The Northern Ireland Office managed to get it right with one of the other five orders—the Still Birth (Definition) (Northern Ireland) Order 1992 which came into operation on 1 October, the same day as the Still Birth (Definition) Act 1992. Of the other four orders, the Radioactive Material (Road Transport) Order 1992 came into operation on 12 April 1992 while the relevant Act, the Radioactive Material (Road Transport) Act 1991, came into force on 28 August 1991. The Home Loss Payments (Northern Ireland) Order 1992 came into operation on 5 August 1992 and the corresponding sections of the Planning and Compensation Act 1991—that is, sections 68 and 69—came into force on 25 September 1991. The Social Security (Mortgage Interest Payments) (Northern Ireland) Order came into operation on 11 June 1992 while the corresponding Act came into force on 16 March 1992. The Firearms (Amendment) (Northern Ireland) Order came into operation on 16 September and the corresponding Act on 16 March.

▶ Data provided
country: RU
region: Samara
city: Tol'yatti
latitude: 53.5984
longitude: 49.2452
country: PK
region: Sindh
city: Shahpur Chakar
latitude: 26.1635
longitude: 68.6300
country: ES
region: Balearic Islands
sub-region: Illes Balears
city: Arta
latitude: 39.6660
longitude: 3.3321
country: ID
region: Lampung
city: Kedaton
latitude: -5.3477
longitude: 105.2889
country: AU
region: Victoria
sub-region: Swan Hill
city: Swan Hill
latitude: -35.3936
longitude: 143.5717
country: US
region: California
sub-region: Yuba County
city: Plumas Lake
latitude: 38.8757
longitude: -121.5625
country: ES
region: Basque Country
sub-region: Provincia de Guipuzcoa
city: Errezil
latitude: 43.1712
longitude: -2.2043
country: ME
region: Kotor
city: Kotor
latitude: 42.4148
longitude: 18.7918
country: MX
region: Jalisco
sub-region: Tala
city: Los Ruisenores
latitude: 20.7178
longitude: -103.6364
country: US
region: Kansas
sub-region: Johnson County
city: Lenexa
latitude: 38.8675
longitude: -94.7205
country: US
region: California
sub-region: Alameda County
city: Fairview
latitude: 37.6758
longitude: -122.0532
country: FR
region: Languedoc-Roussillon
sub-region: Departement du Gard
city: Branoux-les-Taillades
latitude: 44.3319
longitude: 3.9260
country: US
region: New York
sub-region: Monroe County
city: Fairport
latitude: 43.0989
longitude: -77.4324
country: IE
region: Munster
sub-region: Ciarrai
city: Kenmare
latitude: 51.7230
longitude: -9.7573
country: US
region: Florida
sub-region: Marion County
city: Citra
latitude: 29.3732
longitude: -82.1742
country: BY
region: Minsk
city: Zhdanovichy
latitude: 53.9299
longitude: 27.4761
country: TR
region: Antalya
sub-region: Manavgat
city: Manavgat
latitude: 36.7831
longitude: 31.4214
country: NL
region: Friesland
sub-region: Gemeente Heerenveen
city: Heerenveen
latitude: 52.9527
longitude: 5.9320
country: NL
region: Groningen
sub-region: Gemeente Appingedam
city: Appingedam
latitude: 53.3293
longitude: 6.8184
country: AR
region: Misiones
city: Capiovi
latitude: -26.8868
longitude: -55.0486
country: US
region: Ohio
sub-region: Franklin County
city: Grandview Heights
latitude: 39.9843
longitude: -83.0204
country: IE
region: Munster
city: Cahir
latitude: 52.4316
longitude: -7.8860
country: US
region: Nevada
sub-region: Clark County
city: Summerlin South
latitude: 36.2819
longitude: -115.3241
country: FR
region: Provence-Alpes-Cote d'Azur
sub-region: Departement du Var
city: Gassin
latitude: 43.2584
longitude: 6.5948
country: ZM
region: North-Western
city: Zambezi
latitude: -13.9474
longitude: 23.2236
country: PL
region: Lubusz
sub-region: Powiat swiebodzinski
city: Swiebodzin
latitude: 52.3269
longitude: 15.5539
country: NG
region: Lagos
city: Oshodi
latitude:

▶ Work to do
(1) Using the passage on Northern Ireland orders, decide whether each statement agrees with it: (a) the Still Birth (Definition) (Northern Ireland) Order 1992 came into operation on the same day as the matching Act; (b) the Home Loss Payments (Northern Ireland) Order 1992 came into operation on 25 September 1991; (c) the Firearms (Amendment) (Northern Ireland) Order came into operation on 16 March. Answer yes or no for each and quote the deciding words.
(2) Summarize the passage on Northern Ireland orders in two sentences.
(3) Extend the passage on Northern Ireland orders, starting after its last sentence.

▶ Final results
(1)
(a) Yes: "came into operation on 1 October, the same day as the Still Birth (Definition) Act 1992"
(b) No: "The Home Loss Payments (Northern Ireland) Order 1992 came into operation on 5 August 1992"
(c) No: "The Firearms (Amendment) (Northern Ireland) Order came into operation on 16 September and the corresponding Act on 16 March"

(2) Of five Northern Ireland orders, only the Still Birth (Definition) (Northern Ireland) Order 1992 came into operation on the same day as its corresponding Act, 1 October. The other four, covering radioactive material transport, home loss payments, mortgage interest payments, and firearms, each came into operation on a different date from the corresponding Act or sections.

(3)
Respectively, those four orders had delays of nine, 11, three and six months, but it should have been simple to get them spot on. It may be said that it does not make much difference. Is it important that an order to vary the duration of a firearms certificate is available in Northern Ireland six months after the legislation applies in England? In some cases it does make a difference. If enabling mortgage interest to be paid directly to lenders was good, why should it be avaialble in Northern Ireland three months after it was available everywhere else? For 11 months people in Northern Ireland whose homes may have been compulsorily acquired could have received lower compensation by not benefiting during that period from the tenfold increase in the maximum home loss payments. Is that right? That deals with negative resolution orders.

Affirmative orders are subject to substantial delays, the worst of which occurred with the Children (Northern Ireland) Order. In the list that we received from the Secretary of State it was said that the purpose of that order was, to revise, harmonise and bring together the private and public law affecting children in a civil code along the lines of the Children Act 1989. That order has been on the Secretary of State's list since April 1991. At that time, it was described under the heading of proposals intended to be published before the end of the 1990–91 Session. In the letter of November 1991 it was under the heading of proposals intended to be published before the Easter recess and it was under the same heading in January 1992 and January 1993, although they were three different Easter recesses.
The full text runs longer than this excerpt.